Juan DeJesus Barroso, Oklahoma City, Oklahoma
Ceramics Monthly: What excites you about the field of ceramics?
Juan DeJesus Barroso: In the last six years since I started working with clay, I have found that the clay community is made up of individuals who are selfless, friendly, tolerant, helpful, and open to collaboration. Seeing the artists around me make beautiful and unique expressions of their souls out of a mundane and humble material like clay continues to inspire me.
When I started my first ceramics class, I was afraid to express my Mexican-American identity and the fears that come with being the son of undocumented immigrants. My mentor and friend Stuart Asprey provided a safe space. He helped me see that the hybridity of two-dimensional imagery on three-dimensional form was a good reflection of a bicultural and bilingual identity. He pointed to the centuries-old traditions of the ceramic narrative. I realized clay is fragile, like a Mexican-American identity due to the process of acculturation. Clay is also permanent, preserving and protecting what is recorded on its surface. Clay proved to be the perfect canvas for honoring the immigrant experience.
Ceramics offers a platform from which our voices can be heard. After my parents became legal residents, I began to focus on Mexican labor, what the immigrant does to survive, and the consequences at the border in the search for labor. With the current political administration enforcing dehumanizing policies, recognizing an immigrant’s humanity is vital. As a result, my work has become more political, and I find yet again that the clay community is accepting and tolerant of different backgrounds and opinions.
CM: How do you develop the forms and narratives that are prevalent in your work?
JDB: There is a story tied to each image I paint. It is usually a personal story, or the story of a family member, but always a story that has shaped my personality, values, or simply continues to affect me. The form is then chosen based on the content and concept of the image. With the help of my mentor and friend Brooks Oliver, I learned how to make molds and strive for the marriage of image and form.

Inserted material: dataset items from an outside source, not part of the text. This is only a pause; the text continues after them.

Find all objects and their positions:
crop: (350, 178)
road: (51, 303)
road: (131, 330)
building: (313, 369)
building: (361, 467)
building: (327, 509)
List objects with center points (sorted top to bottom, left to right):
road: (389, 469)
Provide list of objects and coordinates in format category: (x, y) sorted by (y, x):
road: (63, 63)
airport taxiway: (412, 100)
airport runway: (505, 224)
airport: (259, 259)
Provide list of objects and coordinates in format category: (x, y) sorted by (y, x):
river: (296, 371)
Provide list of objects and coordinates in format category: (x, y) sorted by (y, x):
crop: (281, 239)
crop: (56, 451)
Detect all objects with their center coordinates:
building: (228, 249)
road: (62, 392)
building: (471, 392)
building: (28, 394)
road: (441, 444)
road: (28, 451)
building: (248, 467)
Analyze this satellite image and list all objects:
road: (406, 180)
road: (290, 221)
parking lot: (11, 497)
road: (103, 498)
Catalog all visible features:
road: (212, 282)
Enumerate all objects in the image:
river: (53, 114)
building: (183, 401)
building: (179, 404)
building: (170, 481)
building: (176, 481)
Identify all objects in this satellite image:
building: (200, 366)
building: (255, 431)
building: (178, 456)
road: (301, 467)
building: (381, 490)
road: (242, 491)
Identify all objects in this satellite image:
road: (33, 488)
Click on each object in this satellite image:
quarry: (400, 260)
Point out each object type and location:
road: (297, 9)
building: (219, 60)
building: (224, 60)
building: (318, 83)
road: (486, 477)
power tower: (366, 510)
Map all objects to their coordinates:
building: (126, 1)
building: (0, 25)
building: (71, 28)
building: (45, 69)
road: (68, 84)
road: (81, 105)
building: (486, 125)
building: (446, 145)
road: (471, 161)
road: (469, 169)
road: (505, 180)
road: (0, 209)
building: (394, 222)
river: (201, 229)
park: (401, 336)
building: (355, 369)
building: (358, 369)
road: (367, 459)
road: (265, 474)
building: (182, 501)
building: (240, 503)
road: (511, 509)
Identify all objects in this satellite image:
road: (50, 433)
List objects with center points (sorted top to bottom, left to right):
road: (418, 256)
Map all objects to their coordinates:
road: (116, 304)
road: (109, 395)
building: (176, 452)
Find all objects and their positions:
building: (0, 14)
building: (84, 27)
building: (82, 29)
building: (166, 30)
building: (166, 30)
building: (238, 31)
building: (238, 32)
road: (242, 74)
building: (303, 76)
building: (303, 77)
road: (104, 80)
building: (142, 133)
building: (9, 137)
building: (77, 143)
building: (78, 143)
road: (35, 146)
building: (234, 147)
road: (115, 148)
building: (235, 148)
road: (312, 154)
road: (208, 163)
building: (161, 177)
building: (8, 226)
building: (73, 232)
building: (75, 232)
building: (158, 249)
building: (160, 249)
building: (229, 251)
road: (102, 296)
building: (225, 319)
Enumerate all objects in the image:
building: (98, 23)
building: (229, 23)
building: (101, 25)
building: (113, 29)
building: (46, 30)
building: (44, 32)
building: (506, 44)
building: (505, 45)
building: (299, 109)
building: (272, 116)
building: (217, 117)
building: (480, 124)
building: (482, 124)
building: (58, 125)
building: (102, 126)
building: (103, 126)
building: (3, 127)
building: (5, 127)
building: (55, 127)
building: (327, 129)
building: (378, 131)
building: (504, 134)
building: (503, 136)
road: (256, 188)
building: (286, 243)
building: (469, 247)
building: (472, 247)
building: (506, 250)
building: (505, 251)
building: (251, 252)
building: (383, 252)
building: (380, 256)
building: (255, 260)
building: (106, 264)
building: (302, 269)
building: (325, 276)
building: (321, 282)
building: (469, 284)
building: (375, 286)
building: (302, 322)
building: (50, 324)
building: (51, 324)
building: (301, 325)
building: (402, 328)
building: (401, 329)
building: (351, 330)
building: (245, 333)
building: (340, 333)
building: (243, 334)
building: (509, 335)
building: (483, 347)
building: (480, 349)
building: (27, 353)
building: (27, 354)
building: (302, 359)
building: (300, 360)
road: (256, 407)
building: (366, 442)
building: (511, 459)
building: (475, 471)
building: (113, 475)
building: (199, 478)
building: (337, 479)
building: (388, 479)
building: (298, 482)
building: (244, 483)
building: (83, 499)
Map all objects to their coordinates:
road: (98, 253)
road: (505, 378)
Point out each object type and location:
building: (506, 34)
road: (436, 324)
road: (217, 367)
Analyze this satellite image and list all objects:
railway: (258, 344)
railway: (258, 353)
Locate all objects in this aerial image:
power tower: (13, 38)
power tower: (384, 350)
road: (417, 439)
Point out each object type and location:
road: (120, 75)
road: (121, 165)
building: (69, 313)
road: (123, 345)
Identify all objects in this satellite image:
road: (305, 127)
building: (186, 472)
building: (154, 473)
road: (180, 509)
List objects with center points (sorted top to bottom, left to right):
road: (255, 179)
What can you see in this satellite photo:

An example is Honoring Our Janitors, a coil-built mop bucket, which was made to honor the labor of janitors in schools—labor that often goes unnoticed or unappreciated. In high school, I noticed many students would ignore the janitors, walking past them as if they were invisible ghosts. My mother used to clean houses, driving around with a bright pink vinyl sign that said, “Lucy’s House Cleaning Services.” I observed a lack of respect for the janitor, and so in high school I was embarrassed of that sign. Years later, while working the closing shift at Michael’s, I was mopping the restrooms as clean as my mom would have left them. I realized yet again the dignity with which she worked to provide food and a decent education for me. I coil built this mop bucket while remembering my job, remembering my mother’s house-cleaning job, and placing the easily overlooked image of a janitor on a small corner of the bucket.